Eine Therapie wegen der Depressionserkrankung deines Mannes ist die eine Sache, eine gemeinsame Paartherapie wegen der Beziehungsprobleme eine ganz andere. Es sind absolut unterschiedliche Themenbereiche, die sich kreuzen können aber keine der beiden Therapien ersetzt die nötige andere.

Ich war selber über 20 Jahre verheiratet. An einer Ehe und auch an Liebe, Vertrauen und dem Gefühl der Loyalität muss stetig gearbeitet werden, sonst verliert man sich im Dickicht des Alltags. So erging es zumindest mir.

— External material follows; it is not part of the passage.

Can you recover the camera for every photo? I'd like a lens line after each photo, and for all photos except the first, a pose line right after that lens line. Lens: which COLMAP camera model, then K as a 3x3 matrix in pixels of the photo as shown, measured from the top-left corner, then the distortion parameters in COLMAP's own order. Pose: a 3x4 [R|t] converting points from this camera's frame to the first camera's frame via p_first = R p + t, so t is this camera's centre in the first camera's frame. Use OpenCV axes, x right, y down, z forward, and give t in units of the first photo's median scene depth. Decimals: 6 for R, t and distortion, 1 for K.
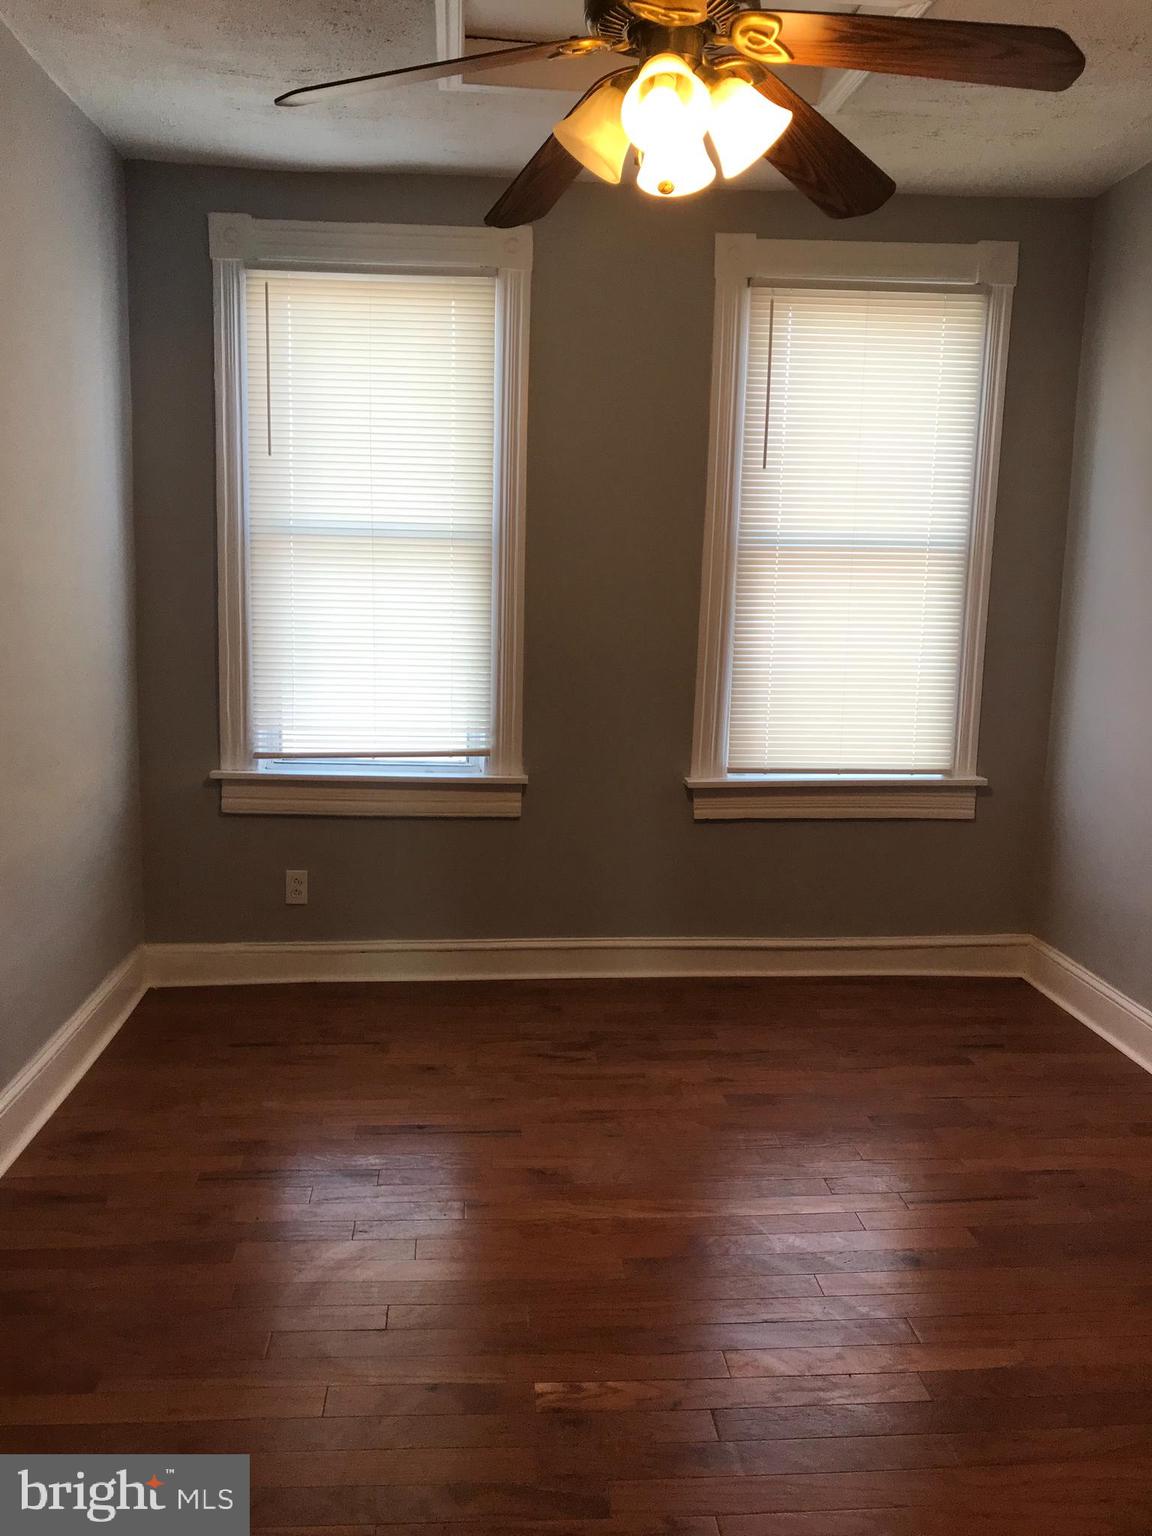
lens RADIAL K [[1232.0, 0, 576.0], [0, 1232.0, 768.0], [0, 0, 1]] dist [-0.000155, -0.008514]
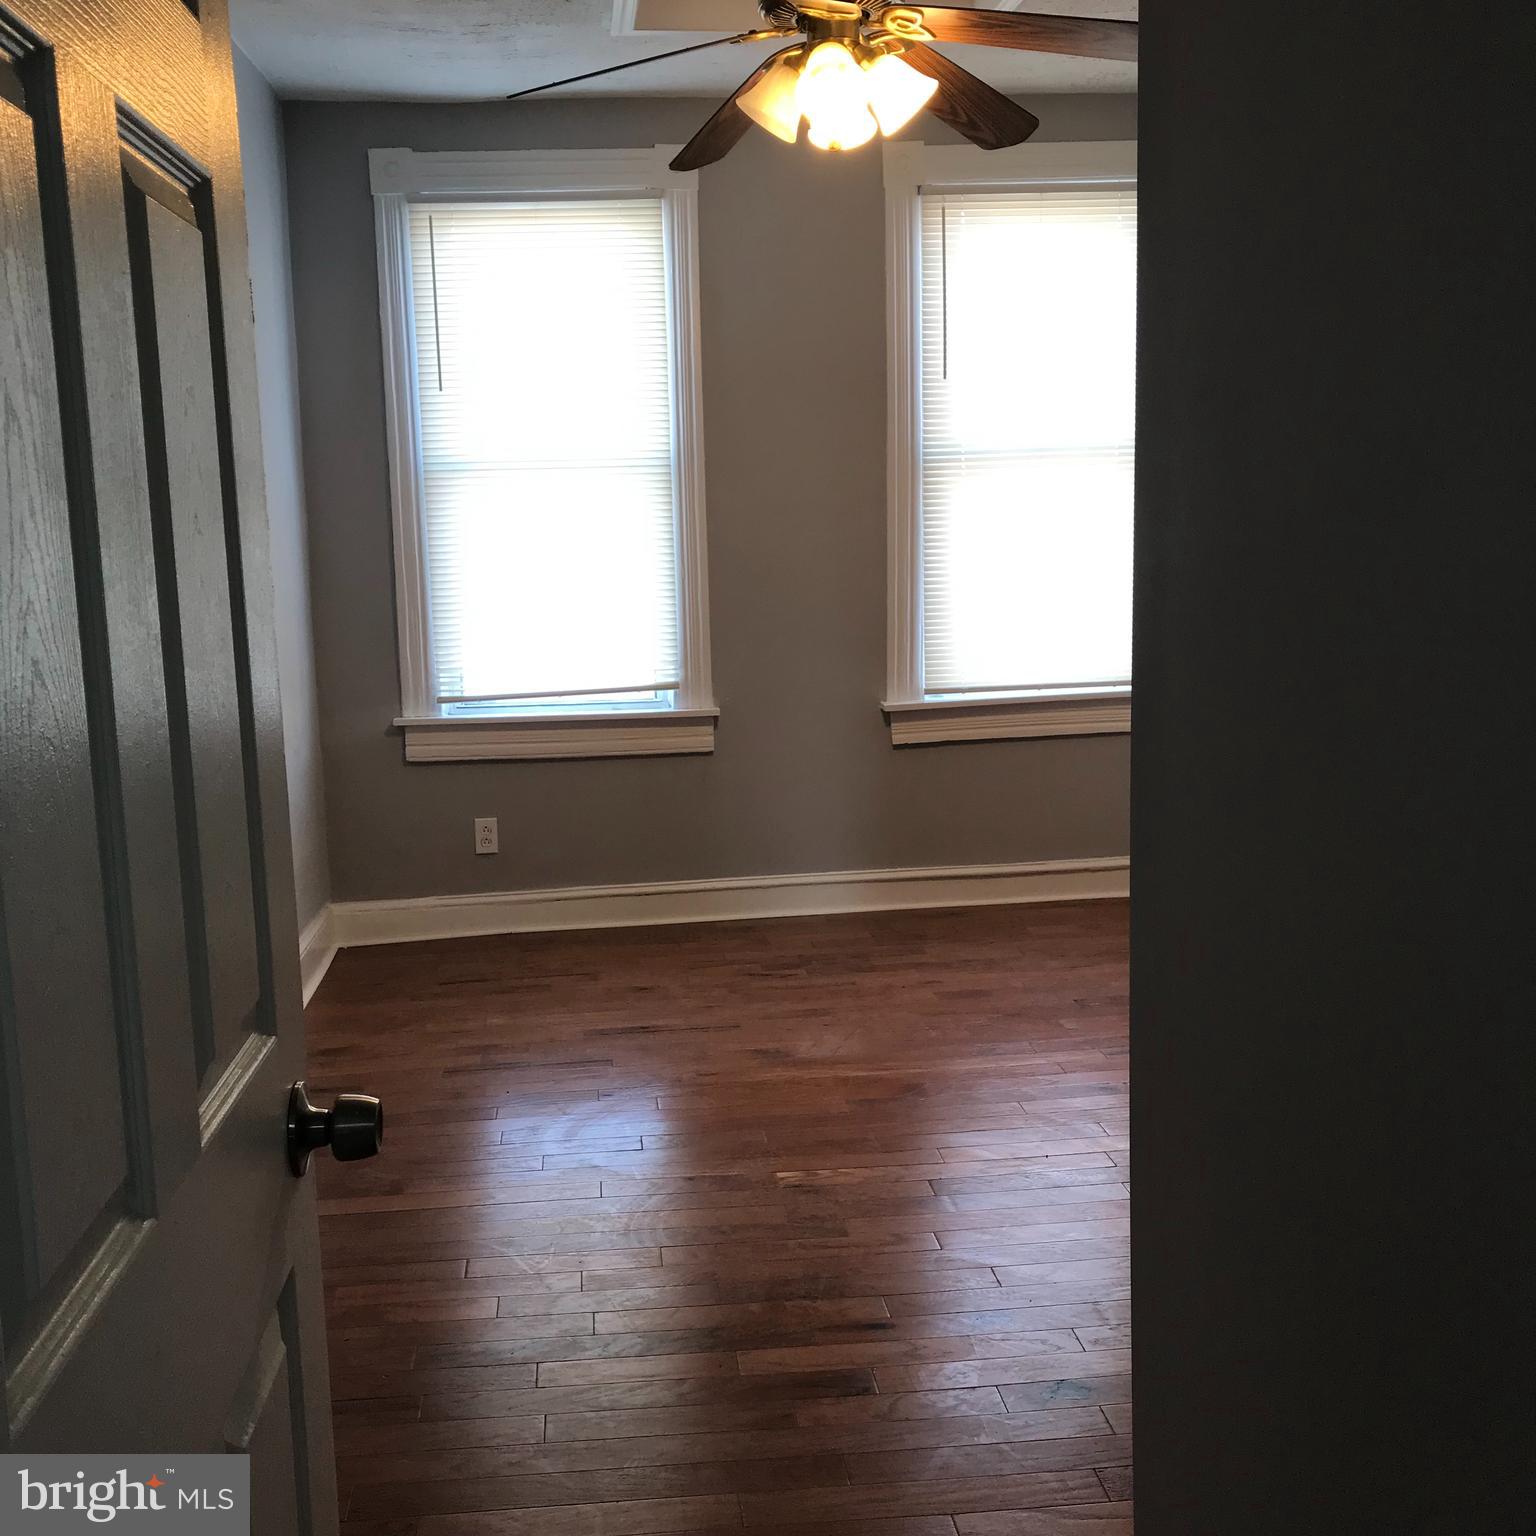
lens RADIAL K [[1538.2, 0, 768.0], [0, 1538.2, 768.0], [0, 0, 1]] dist [-0.016933, -0.011787]
pose [[0.998519, -0.053008, 0.012237, -0.019629], [0.052949, 0.998584, 0.005066, 0.054299], [-0.012488, -0.004411, 0.999912, -0.228995]]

Ich wünsche dir das deine Lebensgeschichte wie auch immer einen positiven Ausgang für dich nimmt, Pass gut auf dich auf. Deine Kinder brauchen eine gesunde, fröhliche Mutti.

Es grüßt

Luna

Re: Wie kommt man als betroffener Angehöriger zurecht? -neu

Verfasst: 21. Sep 2016, 15:50
von Gehrke Jürgen
Hallo,
bin neu hier im Forum.Eine etwas ausführlichere Erzählung schreib ich noch bei Gelegenheit,im Moment vermisse ich etwas die Ruhe dazu..wegen Umzug.
Ganz kurz erzählt,meine Freundin leidet an schwerer Depression.Die Zeiten in denen es ihr gut geht werden immer seltener,seit Monaten hängt sie im Tief.
Schafft kaum noch ihren Haushalt und das tägliche Leben.
Jetzt meine Frage,in ihren Haushalt..helfen?..einfach mal anfangen?.. oder abwarten?
LG Wufdal

Re: Wie kommt man als betroffener Angehöriger zurecht? -neu

Verfasst: 27. Sep 2016, 16:39
von RezDep
Hy Wufdal,

herzlich willkommen!
vllt. wäre es gut, wenn du einen eigenen Thread eröffnest, sonst vermischt sich alles und es findet keiner :)
Und ein paar mehr Infos wären vllt. gut. Spontan: warum nicht im Haushalt helfen? Durch abwarten wird der Haushalt nur noch schlimmer und es sammelt sich alles an (spreche aus Erfahrung...ARGH).